**Brief:** Check every line of the material below for "format". Give the number of lines that have it, and only that.

**Data records:**
--*--

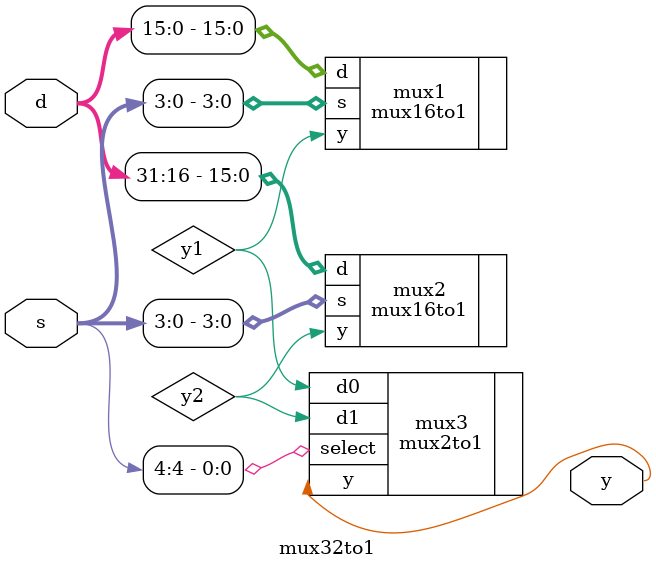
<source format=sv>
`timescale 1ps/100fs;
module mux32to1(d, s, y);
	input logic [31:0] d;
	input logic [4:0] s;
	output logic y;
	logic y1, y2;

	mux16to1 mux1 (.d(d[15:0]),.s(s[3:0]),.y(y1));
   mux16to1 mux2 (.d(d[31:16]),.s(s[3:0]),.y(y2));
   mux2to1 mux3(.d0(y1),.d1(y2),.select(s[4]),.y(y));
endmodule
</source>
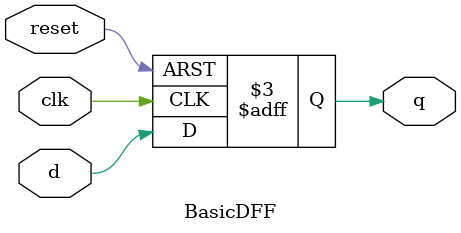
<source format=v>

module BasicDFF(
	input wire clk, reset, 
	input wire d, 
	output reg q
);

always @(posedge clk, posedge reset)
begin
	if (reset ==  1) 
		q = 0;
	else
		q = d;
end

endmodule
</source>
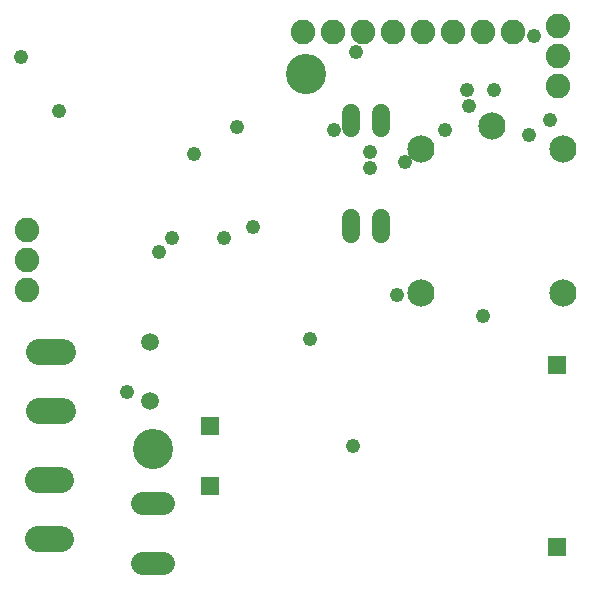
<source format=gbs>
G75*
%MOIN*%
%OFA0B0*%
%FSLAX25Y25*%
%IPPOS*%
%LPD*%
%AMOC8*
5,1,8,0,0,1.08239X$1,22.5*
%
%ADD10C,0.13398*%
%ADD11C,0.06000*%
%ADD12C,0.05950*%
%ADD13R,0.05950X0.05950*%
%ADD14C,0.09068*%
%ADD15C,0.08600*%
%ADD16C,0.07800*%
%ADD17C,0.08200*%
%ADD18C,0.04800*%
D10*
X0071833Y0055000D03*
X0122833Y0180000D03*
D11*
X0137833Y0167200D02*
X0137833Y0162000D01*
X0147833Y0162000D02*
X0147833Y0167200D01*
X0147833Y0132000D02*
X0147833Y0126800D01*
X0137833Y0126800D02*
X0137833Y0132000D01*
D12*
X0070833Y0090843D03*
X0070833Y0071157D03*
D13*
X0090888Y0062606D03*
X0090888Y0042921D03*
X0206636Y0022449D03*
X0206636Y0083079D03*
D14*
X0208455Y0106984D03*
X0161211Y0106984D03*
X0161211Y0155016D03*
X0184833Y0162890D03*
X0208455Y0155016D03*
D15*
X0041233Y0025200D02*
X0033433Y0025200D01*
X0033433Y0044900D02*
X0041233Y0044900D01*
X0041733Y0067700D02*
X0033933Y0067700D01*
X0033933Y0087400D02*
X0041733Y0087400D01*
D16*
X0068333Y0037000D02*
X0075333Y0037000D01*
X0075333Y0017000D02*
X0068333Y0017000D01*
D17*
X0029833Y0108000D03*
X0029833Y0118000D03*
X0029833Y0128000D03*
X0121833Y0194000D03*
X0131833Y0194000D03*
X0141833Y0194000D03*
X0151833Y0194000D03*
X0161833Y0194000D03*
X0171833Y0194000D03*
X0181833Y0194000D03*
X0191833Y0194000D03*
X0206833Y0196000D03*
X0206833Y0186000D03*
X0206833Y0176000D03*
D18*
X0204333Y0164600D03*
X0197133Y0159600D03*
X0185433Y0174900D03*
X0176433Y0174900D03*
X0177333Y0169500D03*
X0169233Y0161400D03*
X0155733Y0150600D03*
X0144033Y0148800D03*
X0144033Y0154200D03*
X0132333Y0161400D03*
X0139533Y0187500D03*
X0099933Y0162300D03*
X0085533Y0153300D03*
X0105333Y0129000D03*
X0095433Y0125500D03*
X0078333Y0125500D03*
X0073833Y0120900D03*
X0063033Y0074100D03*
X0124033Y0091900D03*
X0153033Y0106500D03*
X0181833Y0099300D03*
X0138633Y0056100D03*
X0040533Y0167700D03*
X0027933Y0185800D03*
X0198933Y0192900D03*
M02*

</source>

--*--

**Answer section:** 3